Marty sighed. He looked at his watch, saw that it was almost time to make his move.
Lorraine passed the bottle to him. He decided to take a swig to humor her.
As he was doing so, his mother pulled out a pack of cigarettes and lit one. Marty gagged on the gin, he was so shocked.
“Jesus!” he cried, his voice sounding terribly strident. “You smoke, too?”
Lorraine looked at him and rolled her eyes to the top of her head.
“I’m serious,” he said. “You shouldn’t do it. Cigarette smoking is danger—”
“Come on,” she said. “I sort of understand that it’s not exactly ladylike to drink, but smoking is nice. There’s nothing wrong with it.”
“Are you kidding? Everything’s wrong with it.”
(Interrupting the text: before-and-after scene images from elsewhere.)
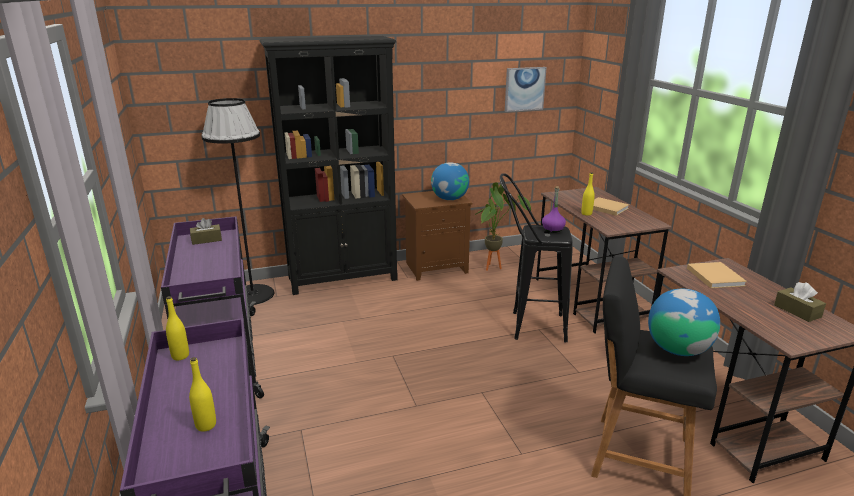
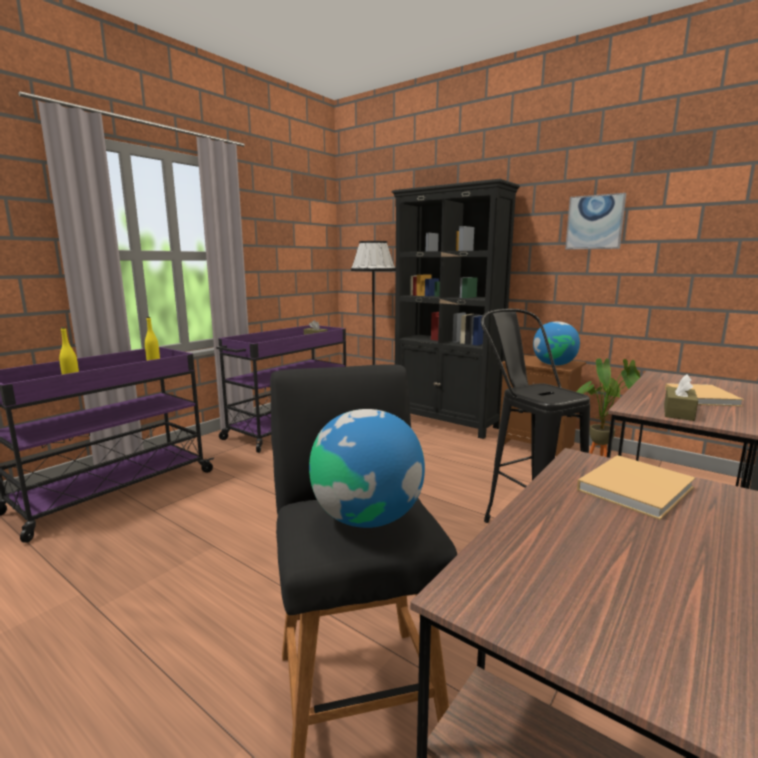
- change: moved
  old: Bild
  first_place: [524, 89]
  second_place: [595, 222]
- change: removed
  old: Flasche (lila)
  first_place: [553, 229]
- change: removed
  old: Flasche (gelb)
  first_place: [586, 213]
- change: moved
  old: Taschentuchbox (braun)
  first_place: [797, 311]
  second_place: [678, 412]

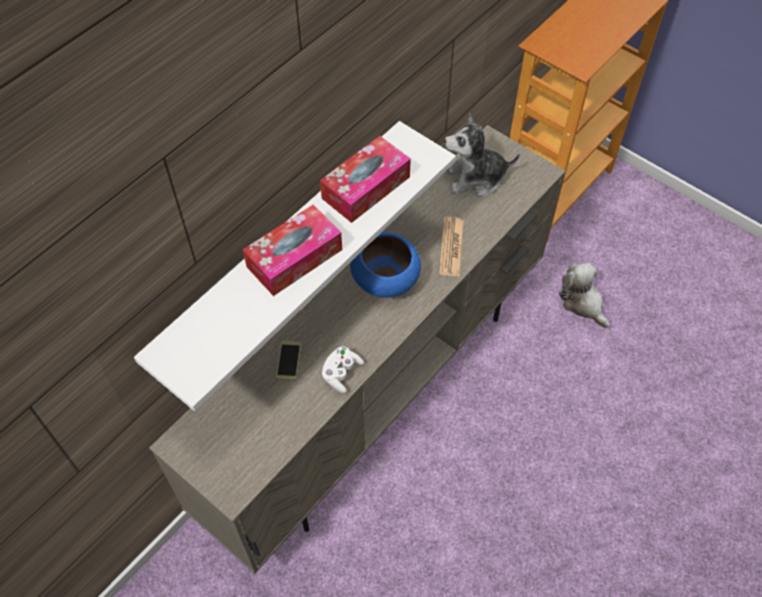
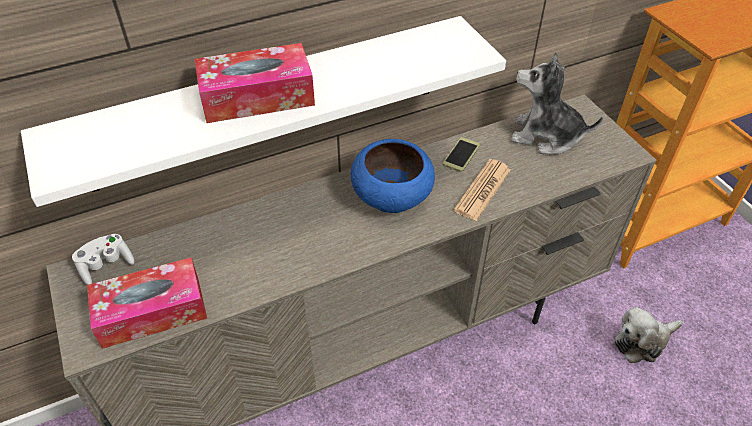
- change: moved
  old: Handy
  first_place: [288, 361]
  second_place: [461, 155]
- change: moved
  old: Taschentuchbox
  first_place: [366, 187]
  second_place: [152, 311]
- change: moved
  old: Gamepad (weiß)
  first_place: [341, 373]
  second_place: [106, 265]
- change: turned
  old: Plüschtier
  first_place: [582, 303]
  second_place: [642, 341]
  degrees: -105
“Like what?” she countered.
“It’s unhealthy.”
“Then why do doctors advertise it on TV?”
“Because the cigarette lobby’s too powerful—”
“Oh, bull,” she replied. “Everybody knows smoking’s good for your circulation. It also calms your nerves and soothes the heart.”
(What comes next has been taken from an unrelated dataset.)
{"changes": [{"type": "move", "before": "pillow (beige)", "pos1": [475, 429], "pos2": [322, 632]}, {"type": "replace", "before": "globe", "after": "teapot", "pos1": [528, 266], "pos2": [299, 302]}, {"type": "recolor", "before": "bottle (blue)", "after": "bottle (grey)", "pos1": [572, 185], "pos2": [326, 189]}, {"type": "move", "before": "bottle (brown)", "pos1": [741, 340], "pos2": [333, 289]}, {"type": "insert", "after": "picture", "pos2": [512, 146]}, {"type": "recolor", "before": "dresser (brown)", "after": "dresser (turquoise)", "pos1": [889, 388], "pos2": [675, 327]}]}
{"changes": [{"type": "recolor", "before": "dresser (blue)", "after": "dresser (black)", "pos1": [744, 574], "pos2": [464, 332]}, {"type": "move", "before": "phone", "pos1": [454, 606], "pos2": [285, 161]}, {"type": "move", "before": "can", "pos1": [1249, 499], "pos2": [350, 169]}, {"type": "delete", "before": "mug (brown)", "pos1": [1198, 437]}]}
“Soothes the heart! My God, it’ll give you all sorts of heart problems. And lung cancer. Look! It says right here on the pack—”
He took the cigarette pack from her and looked for the Surgeon General’s warning. It was not there. Instead, there was a line, obviously written by the cigarette manufacturer, which read: “This fine blend of Turkish and domestic tobaccos calms the nerves, improves the circulation, gives you a sense of well-being.”
“Good God!” Marty whistled.
He handed the pack back. Somehow he’d avoided smoking all his life and he wasn’t about to start now.
Lorraine regarded him with an irritated glare. “You know, you sound just like my mother,” she said. “It’s really stupid the way parents don’t understand their kids and try to run their lives for them. When I have kids, I’m gonna let them do anything they want. Anything. And I’m not gonna lecture them or say how it was different back in the good old days when I was young. No, sir, they’re not gonna get any of that crap from me.”
“I’d sure like to have that promise in writing,” Marty smiled.
The remark went over Lorraine’s head.
They sat silently for a few moments, Lorraine occasionally sucking on the gin bottle while Marty continued to look at his watch or out the rear-view mirror. It was already past the appointed time. Where the hell was George?
“Are you looking for somebody?” Lorraine asked.
“Uh…yeah. Strickland. Just wanted to make sure he’s not out on patrol.”
“He’s got enough to worry about inside,” Lorraine smiled. Putting the bottle back in her purse, she slid closer to him. “So tell me what your parents are like? Are they as square as mine?”
“Lately,” Marty said softly. “I’ve come to the conclusion that I don’t know anything about them.”
“That’s a shame.”
George felt weak and cold and on the verge of fainting, like the time he’d stuck his finger in the gears of a portable cement mixer his father had rented and nearly severed the end of it. Fifteen minutes before the time he was due outside, his abdomen had been wracked with serious pain, causing him to rush to the men’s room twice. Now, as the hour of nine rapidly approached, he experienced a new wave of spasms too powerfully unrelenting to ignore. He knew it was a bad case of nerves, that his cowardly body and mind were collaborating to keep him inside, away from possible embarrassment or failure. Knowing this, however, did not lessen the pain. If anything, it intensified it. Bent nearly double, he stumbled toward the men’s room for the third time.
Inside, class prankster Mark Dixon and several other boys were sneaking a smoke and talking. Suddenly, the bathroom door slammed open so hard it seemed as if a raid were in progress.
“Jesus!” Dixon shouted, dropping his cigarette into the urinal.
Instead of Gerald Strickland, they saw only a white-faced George McFly. He grimaced at them and moved quickly to a stall.